Gas producers know they have to spend money to make money, and Louisiana shale patch players are hoping their state’s lawmakers remember that maxim if a repeal of Louisiana’s horizontal well severance tax investment incentive comes up for their consideration.

A new study paid for by the Louisiana Oil and Gas Association (LOGA) maintains that while the state last year gave up $125.3 million in revenue because of the exemption, it gained $367.7 million because of it. Put another way, the state made $2.94 for every dollar it gave up, study author Loren Scott of Loren C. Scott & Associates said.

The incentive gives producers a reprieve from severance taxes on the first two years of production from horizontal wells or until the producer makes up the cost of drilling the well in revenues, whichever comes first. Louisiana, like many states, is strapped for cash, and some have called for the elimination of the incentive, which was created in 1994, to ease a $1.6 billion budget shortfall.

LOGA President Don Briggs said he knows of no formal measure to repeal the tax. But there has been talk of it and that’s enough to move his group to act, especially when gas prices are as low as they are.

“With these [natural gas] prices payout [of well costs] doesn’t happen within two years,” Briggs told NGI’s Shale Daily. “There’s lots of rumors with the budget deficit like it is that there was going to be an attempt to take the severance tax exemption away. We just thought it was important to have a study done to see what it looked like.

“We’re getting a jump on it. We just know that they’ve been talking about it.”

The Louisiana legislature is to convene its 2011 regular session on April 25.

Louisiana, of course, is home to the Haynesville Shale. While the play is eclipsing the Barnett Shale of North Texas in terms of output (see Shale Daily, March 22), it is one of the most expensive of the Lower 48 shale plays to drill, according to Scott, with costs of $9-9.7 million per well. The Haynesville also produces dry gas when liquids-rich gas and oil are favored by the market and producers. It has one of the lowest rates of return on investment among the shale plays at 15.9%, according to Scott.

“The Haynesville Shale is already losing rig activity to other shale plays…Removing the horizontal tax incentive would make the Haynesville Shale even less competitive and hasten the exodus of exploration activity out of northwest Louisiana,” Scott said.

According to NGI’s Shale Daily Unconventional Rig Count, the Haynesville is one of five shale plays that have seen a decline in activity from a year ago. In the Haynesville the rig count is down 26% from a year ago, a decline second to that of the Arkoma-Woodford at 31%. Meanwhile, the other eight shale plays tracked have seen increases ranging from 7% to 300%.

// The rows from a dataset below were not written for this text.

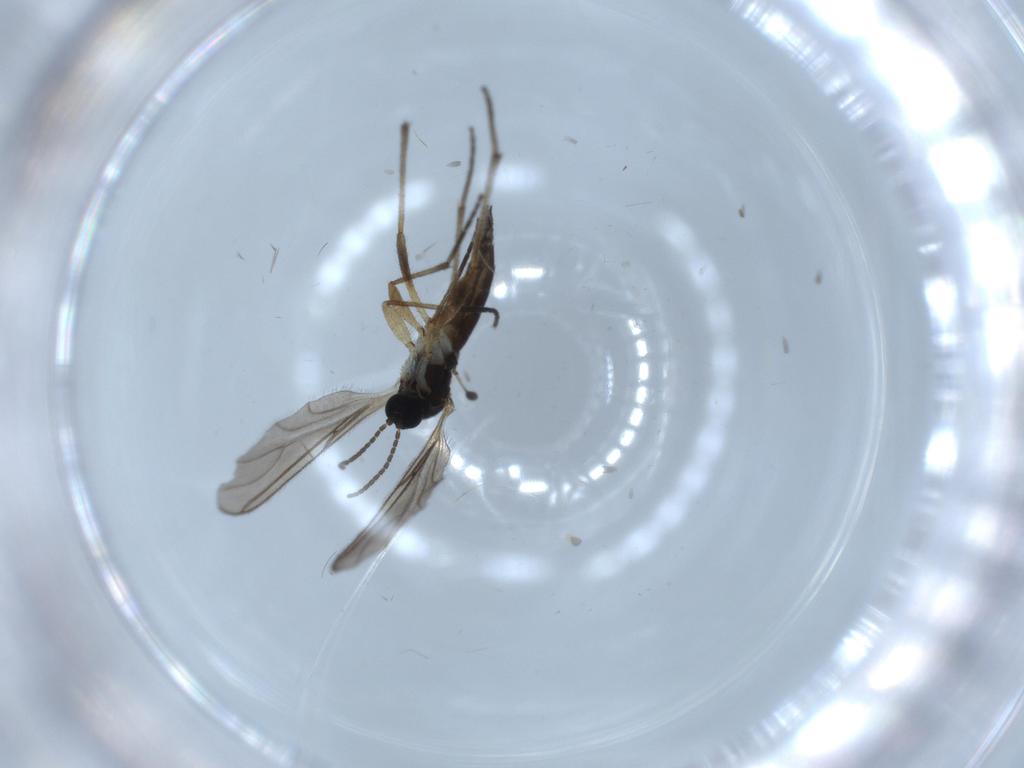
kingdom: Animalia
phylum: Arthropoda
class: Insecta
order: Diptera
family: Sciaridae
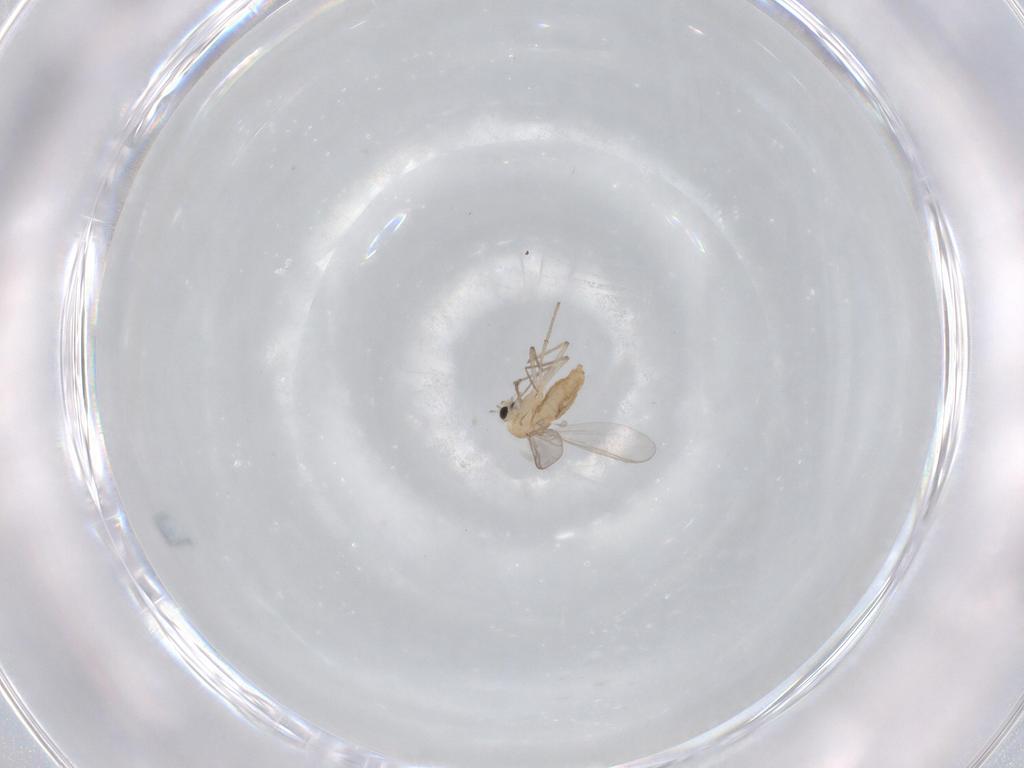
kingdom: Animalia
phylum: Arthropoda
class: Insecta
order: Diptera
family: Chironomidae
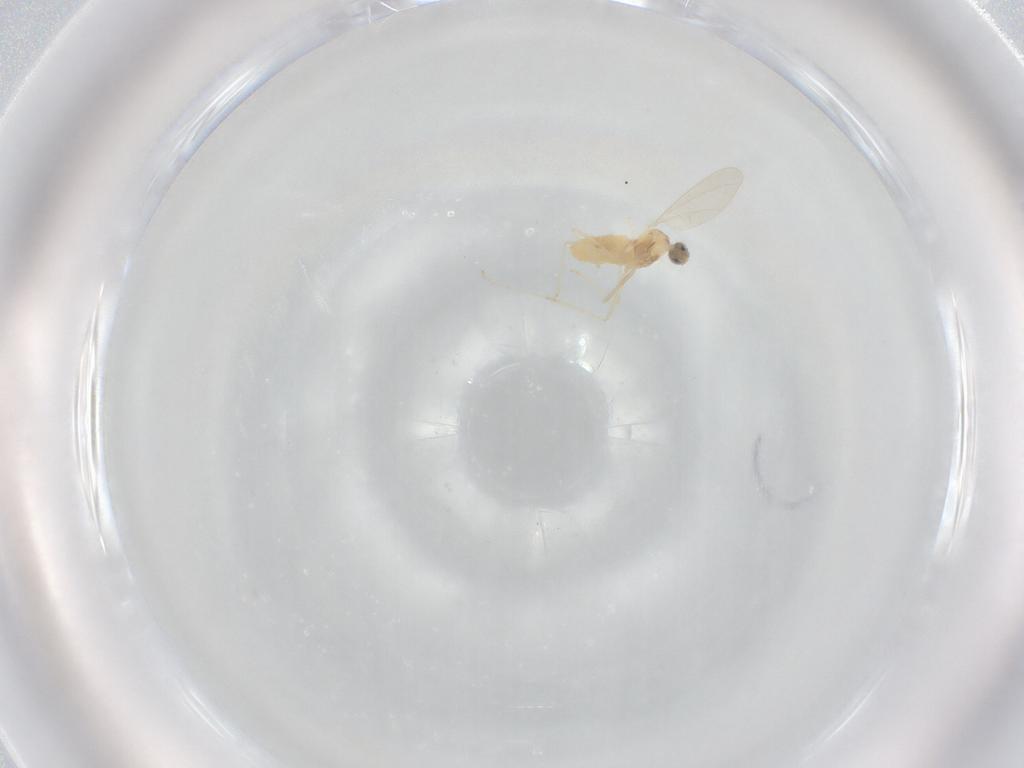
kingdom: Animalia
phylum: Arthropoda
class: Insecta
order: Diptera
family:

From 2008 to 2009 exploration companies spent more than $11.4 billion in northwest Louisiana, generating $573.5 million in revenue to the state treasury, according to Scott.

“A sensitivity analysis was conducted to determine what would happen to the state budget if removing the horizontal incentive caused activity in the Haynesville Shale to drop by 25% or 50%. For every year from 2012 to 2014, the state treasury ended up collecting less money from removing the incentive, not more,” said Scott. Baton Rouge, LA-based Scott has been following the development of the Haynesville for years. Last year he reported that Haynesville activity in 2009 generated about $10.6 billion in new business sales (see Daily GPI, June 7, 2010).